Le prochain sommet du G5 Sahel se tiendra à Nouakchott, le 25 février 2020, pour introniser Mohamed Ould Cheikh El-Ghazouani à sa tête. Le ministre français Jean-Yves Le Drian devrait faire le déplacement pour la circonstance, mais aussi en signe de reconnaissance, réparant ainsi l’absence d’un membre du gouvernement français à son investiture.
Le conflit libyen n’est pas très éloigné de la Mauritanie et certaines conséquences y sont aussi constatées. Invité par le président Denis Sassou Nguesso, médiateur du conflit libyen pour l’Union africaine, Mohamed Ould Cheikh El-Ghazouani a participé au Sommet de Brazzaville du 30 janvier 2020.
Nul doute que son profil tranchait avec ceux des diplomates chevronnés qui passent d’une crise à une autre avec toujours les mêmes remèdes, indifférenciés selon les crises. Le président mauritanien est appelé à jouer un rôle important dans cette tentative de paix, menée par l’Union africaine.
Les 2 et 3 février 2020, le président mauritanien s’est rendu aux Emirats Arabes Unis (EAU) pour conforter les excellentes relations avec cette confédération qui investit beaucoup en Mauritanie.

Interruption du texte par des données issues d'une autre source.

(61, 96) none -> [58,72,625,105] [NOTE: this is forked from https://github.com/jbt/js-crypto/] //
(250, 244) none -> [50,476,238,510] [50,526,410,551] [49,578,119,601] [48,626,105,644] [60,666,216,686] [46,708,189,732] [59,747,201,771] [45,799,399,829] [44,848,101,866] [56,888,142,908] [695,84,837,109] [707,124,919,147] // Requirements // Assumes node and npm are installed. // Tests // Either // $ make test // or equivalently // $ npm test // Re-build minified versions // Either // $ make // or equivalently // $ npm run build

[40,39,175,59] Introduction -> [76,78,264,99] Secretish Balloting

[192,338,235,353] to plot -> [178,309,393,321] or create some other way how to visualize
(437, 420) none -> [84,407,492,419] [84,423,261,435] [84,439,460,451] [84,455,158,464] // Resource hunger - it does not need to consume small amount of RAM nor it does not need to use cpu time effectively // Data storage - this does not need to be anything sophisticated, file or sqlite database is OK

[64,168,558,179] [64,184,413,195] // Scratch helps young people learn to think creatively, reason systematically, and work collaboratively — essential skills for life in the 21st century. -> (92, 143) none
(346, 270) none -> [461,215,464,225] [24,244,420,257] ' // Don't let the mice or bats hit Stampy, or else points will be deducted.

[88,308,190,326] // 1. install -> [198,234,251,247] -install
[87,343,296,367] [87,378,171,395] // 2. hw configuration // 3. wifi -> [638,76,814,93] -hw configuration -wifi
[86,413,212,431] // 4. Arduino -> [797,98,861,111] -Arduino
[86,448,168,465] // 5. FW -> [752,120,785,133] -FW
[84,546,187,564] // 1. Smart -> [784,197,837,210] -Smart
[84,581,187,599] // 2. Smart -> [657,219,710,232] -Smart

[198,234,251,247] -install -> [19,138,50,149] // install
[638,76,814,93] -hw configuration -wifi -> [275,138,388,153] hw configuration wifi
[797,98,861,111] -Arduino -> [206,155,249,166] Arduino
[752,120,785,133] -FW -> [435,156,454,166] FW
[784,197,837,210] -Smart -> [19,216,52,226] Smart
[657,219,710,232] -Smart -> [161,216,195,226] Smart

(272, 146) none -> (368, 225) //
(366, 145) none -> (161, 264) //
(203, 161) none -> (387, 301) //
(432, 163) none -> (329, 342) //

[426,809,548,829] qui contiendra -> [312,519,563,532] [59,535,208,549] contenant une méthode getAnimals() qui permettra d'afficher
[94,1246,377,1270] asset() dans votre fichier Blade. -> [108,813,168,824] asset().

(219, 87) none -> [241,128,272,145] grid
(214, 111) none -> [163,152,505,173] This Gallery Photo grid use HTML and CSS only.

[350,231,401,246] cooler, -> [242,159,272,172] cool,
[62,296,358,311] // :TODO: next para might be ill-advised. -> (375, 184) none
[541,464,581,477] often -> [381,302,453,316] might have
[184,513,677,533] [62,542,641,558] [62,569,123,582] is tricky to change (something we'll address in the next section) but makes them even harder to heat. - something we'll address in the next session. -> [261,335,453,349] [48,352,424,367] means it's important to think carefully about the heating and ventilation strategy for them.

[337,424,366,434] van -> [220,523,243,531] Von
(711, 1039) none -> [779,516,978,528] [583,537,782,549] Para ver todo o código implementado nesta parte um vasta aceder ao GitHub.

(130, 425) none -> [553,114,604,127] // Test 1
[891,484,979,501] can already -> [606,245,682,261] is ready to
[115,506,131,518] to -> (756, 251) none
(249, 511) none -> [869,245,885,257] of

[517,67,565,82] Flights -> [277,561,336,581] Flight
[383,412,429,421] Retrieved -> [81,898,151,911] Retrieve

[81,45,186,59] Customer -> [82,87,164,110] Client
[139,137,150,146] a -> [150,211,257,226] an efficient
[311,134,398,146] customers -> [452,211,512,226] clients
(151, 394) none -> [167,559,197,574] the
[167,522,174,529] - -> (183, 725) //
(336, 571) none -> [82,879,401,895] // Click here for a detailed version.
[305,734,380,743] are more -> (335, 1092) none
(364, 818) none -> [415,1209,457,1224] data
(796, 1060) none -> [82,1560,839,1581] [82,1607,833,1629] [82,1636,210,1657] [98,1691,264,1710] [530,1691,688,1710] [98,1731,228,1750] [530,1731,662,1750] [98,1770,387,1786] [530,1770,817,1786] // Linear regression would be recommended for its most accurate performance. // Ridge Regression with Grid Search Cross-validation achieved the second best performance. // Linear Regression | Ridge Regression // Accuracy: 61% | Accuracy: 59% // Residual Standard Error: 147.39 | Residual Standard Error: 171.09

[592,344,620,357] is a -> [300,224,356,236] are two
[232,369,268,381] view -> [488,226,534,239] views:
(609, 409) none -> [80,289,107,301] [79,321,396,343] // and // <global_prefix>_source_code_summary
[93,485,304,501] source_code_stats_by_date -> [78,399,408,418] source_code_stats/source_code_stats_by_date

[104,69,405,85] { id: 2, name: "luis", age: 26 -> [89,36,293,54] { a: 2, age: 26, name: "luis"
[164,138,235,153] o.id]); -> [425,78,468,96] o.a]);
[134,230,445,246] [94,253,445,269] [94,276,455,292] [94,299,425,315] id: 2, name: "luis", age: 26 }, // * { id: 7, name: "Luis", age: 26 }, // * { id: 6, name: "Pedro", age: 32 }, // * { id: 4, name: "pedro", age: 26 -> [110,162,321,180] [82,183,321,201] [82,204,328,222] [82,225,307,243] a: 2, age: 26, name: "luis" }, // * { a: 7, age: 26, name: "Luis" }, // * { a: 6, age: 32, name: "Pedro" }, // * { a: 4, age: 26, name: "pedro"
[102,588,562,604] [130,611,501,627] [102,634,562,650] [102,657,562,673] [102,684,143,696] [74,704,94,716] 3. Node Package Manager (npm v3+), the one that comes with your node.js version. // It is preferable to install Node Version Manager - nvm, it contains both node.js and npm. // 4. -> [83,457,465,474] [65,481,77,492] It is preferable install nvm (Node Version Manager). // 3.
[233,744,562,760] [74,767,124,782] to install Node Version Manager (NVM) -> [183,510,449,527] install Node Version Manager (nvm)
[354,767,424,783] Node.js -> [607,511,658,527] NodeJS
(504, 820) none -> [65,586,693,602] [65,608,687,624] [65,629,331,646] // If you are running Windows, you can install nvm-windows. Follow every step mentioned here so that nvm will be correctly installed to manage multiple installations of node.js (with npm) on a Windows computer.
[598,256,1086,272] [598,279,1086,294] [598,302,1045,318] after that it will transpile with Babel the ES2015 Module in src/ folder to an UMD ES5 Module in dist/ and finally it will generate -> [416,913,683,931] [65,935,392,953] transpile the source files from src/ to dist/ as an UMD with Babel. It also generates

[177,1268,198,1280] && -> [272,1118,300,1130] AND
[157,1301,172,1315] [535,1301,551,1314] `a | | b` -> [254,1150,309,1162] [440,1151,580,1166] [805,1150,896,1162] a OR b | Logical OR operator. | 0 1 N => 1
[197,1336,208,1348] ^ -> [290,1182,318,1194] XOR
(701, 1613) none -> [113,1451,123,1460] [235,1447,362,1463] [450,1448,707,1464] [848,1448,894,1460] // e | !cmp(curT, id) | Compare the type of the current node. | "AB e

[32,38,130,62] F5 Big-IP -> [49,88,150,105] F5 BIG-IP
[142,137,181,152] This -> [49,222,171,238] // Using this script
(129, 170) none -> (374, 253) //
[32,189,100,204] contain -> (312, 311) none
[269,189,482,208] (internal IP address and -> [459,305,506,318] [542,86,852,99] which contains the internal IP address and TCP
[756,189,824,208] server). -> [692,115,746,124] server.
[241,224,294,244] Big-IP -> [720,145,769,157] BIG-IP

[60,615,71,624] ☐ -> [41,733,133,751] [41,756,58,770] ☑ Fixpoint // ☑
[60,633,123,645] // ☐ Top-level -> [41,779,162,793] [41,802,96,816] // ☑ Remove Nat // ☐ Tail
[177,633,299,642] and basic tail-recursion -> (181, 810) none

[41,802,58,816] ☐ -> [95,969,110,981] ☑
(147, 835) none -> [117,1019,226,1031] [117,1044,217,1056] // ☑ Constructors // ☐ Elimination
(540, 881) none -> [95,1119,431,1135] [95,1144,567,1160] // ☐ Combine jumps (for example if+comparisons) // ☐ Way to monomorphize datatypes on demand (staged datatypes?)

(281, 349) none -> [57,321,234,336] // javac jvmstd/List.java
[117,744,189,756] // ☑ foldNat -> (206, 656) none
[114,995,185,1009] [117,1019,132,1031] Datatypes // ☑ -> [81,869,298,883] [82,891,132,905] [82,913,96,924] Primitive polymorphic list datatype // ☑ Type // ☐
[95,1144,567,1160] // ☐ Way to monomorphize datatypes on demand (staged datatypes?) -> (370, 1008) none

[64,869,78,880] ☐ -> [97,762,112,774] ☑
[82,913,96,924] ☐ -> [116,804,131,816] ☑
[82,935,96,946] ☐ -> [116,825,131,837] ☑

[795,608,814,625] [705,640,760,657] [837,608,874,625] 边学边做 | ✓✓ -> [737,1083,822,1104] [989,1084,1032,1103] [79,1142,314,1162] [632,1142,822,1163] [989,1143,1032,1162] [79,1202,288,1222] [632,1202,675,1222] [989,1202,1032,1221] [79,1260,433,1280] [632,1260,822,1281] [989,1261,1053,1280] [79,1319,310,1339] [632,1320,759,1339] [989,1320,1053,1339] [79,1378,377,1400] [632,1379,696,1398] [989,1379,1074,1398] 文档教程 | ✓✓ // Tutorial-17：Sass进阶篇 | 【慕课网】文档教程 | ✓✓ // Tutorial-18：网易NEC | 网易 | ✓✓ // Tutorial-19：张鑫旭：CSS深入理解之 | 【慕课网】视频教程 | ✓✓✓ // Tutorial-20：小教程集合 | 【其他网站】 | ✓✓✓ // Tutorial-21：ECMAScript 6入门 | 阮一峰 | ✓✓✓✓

Alliée de la coalition menée par l’Arabie Seoudite et les EAU au Yemen, la Mauritanie vient d’en tirer les dividendes avec une aide financière de 2 milliards de dollars. Jamais le pays n’avait reçu une telle aide d’un pays du Golfe.
Le très important programme d’investissement de Mohamed Ould Cheikh El- Ghazouani vient de trouver son financement et le G5 Sahel pourrait également trouver prochainement son compte.